#### [TASK DIRECTIONS]
Find the line below with "pinky pip: (278, 257)" and the line with "index mcp: (223, 267)". Output exactly those lines and everything between them, leaving out the pictures.

#### [AVAILABLE DATA]
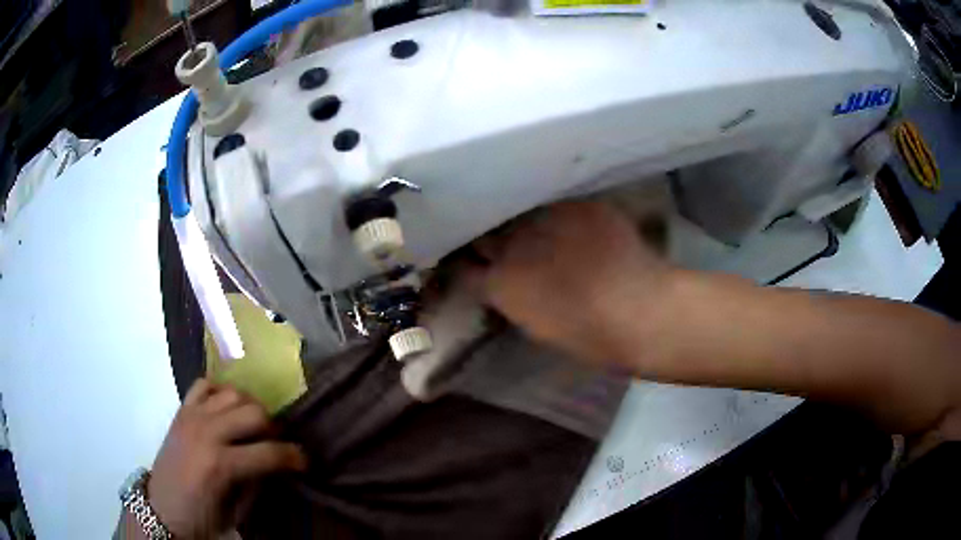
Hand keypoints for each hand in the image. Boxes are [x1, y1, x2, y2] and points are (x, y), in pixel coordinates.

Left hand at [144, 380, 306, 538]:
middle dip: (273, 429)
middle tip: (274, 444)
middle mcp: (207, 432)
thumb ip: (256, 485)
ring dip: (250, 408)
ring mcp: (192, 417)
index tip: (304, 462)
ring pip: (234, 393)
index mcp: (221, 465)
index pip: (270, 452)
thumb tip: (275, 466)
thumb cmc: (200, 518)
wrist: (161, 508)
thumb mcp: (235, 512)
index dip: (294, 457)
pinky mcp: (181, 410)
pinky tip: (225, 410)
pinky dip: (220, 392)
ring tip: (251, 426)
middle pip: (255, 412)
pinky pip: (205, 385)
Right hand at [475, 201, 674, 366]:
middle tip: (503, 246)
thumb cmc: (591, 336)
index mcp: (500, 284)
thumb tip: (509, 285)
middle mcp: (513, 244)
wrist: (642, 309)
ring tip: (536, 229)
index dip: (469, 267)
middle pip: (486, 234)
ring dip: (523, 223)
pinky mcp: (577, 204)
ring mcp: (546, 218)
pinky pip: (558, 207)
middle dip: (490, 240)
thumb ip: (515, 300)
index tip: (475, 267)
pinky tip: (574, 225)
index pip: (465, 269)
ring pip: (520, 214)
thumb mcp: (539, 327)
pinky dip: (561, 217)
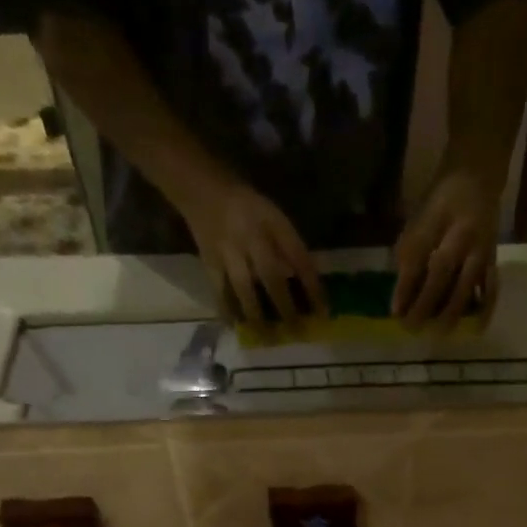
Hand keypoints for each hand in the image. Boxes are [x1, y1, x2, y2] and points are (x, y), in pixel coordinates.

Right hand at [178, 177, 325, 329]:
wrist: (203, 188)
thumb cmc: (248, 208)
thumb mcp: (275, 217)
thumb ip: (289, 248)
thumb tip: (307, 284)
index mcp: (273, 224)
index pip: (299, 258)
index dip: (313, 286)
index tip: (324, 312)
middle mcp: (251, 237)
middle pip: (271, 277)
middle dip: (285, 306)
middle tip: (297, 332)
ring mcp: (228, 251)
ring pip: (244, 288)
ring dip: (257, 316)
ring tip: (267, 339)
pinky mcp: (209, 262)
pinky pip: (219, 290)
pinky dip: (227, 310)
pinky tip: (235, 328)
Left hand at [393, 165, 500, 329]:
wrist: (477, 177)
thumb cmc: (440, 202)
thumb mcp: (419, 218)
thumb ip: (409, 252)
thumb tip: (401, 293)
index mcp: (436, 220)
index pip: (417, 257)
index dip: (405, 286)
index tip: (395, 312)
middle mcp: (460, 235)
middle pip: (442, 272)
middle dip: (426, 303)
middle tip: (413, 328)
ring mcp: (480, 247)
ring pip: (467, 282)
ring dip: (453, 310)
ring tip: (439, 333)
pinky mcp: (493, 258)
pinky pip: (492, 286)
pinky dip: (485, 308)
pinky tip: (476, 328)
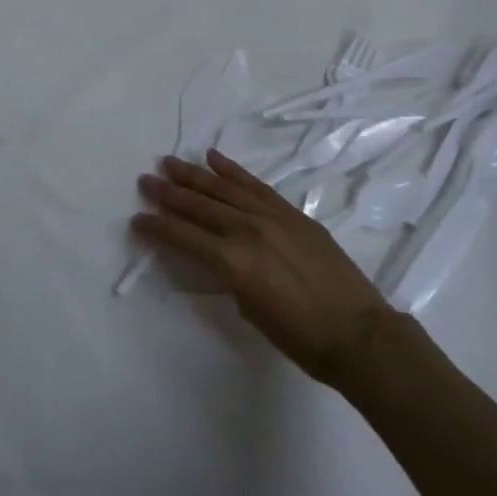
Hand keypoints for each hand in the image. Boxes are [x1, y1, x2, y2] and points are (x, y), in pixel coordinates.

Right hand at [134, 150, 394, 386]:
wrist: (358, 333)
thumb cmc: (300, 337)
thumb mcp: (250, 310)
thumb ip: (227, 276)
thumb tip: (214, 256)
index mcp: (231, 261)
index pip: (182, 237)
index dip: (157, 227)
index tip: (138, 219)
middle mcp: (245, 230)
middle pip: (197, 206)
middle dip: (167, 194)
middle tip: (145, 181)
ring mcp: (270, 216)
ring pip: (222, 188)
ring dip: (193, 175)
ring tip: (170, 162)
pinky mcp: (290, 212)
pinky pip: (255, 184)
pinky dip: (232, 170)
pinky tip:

* * *

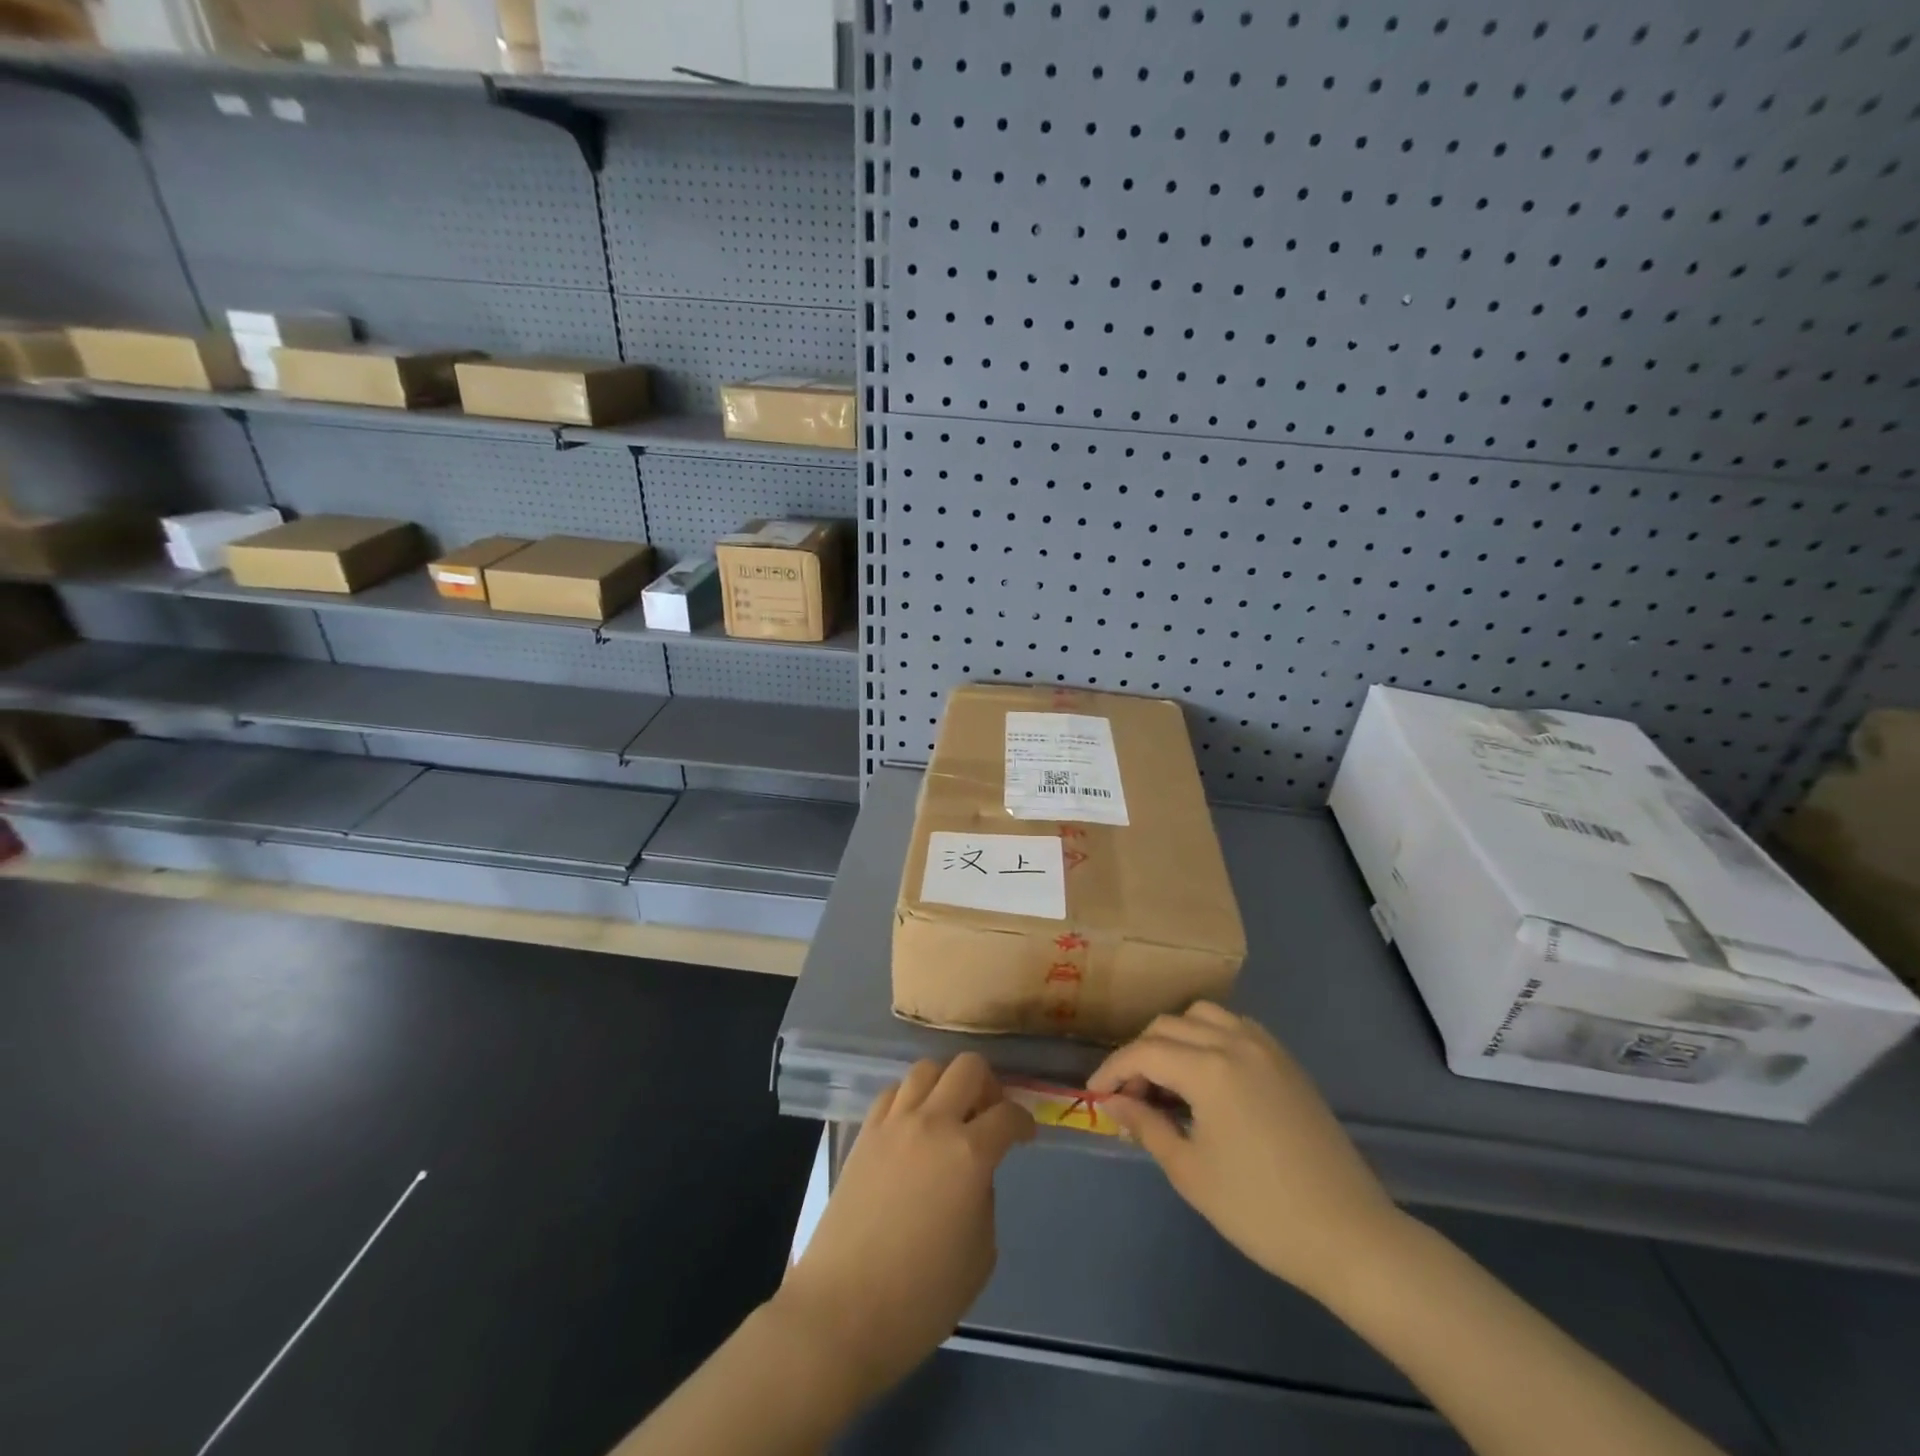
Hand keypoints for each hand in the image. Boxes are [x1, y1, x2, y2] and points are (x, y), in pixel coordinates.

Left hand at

--

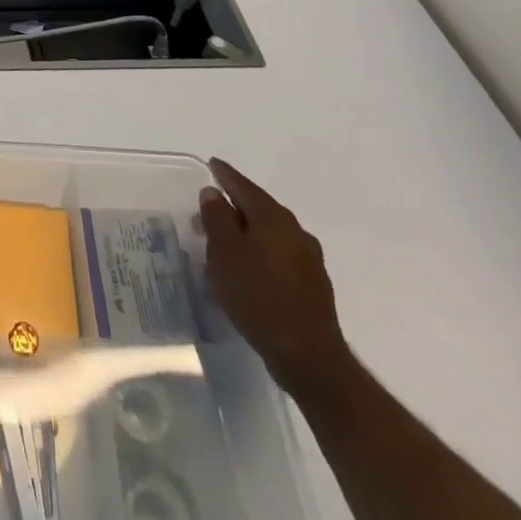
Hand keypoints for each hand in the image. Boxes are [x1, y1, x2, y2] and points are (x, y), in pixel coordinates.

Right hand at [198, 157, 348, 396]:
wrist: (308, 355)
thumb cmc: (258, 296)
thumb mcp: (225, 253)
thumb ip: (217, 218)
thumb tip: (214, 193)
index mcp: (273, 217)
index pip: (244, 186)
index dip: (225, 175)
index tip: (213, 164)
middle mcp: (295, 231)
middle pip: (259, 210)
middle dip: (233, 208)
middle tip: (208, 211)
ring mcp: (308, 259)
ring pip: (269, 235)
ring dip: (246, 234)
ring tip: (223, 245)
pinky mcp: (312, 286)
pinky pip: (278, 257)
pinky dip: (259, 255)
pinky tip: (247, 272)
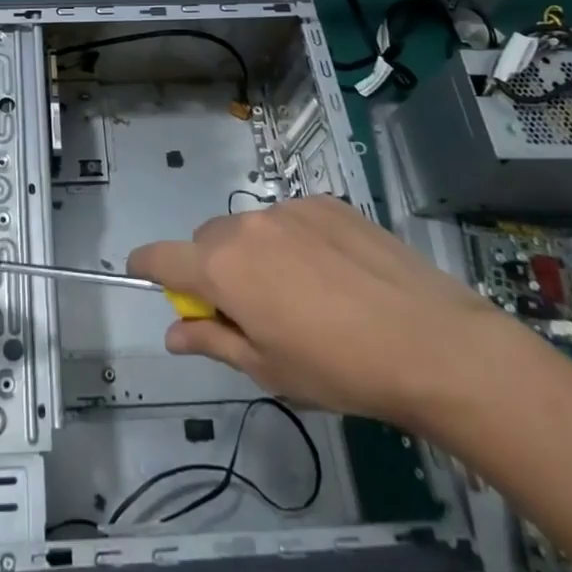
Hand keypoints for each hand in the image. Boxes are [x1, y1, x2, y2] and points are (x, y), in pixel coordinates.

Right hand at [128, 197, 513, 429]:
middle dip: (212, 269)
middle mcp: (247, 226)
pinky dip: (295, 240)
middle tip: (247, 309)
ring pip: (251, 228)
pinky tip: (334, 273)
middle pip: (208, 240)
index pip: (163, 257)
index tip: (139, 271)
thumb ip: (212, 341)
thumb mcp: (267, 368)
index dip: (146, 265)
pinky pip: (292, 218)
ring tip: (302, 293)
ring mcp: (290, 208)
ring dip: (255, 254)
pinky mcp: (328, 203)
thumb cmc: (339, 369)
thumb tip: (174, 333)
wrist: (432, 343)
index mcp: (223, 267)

#### [WRITTEN ANSWER]
pinky pip: (278, 257)
pinky dip: (259, 255)
pinky tip: (247, 272)
Hand keypoints for each hand in the image. Boxes are [x1, y1, x2, y2] and points are (x, y), in pixel coordinates.

Right hand at [128, 197, 513, 429]:
middle dip: (212, 269)
middle mcp: (247, 226)
pinky dip: (295, 240)
middle tip: (247, 309)
ring pip: (251, 228)
pinky tip: (334, 273)
middle pip: (208, 240)
index pip: (163, 257)
index tip: (139, 271)
thumb ip: (212, 341)
thumb mcp: (267, 368)
index dip: (146, 265)
pinky pip: (292, 218)
ring tip: (302, 293)
ring mcp: (290, 208)
ring dip: (255, 254)
pinky mcp: (328, 203)
thumb cmc: (339, 369)
thumb tip: (174, 333)
wrist: (432, 343)
index mcp: (223, 267)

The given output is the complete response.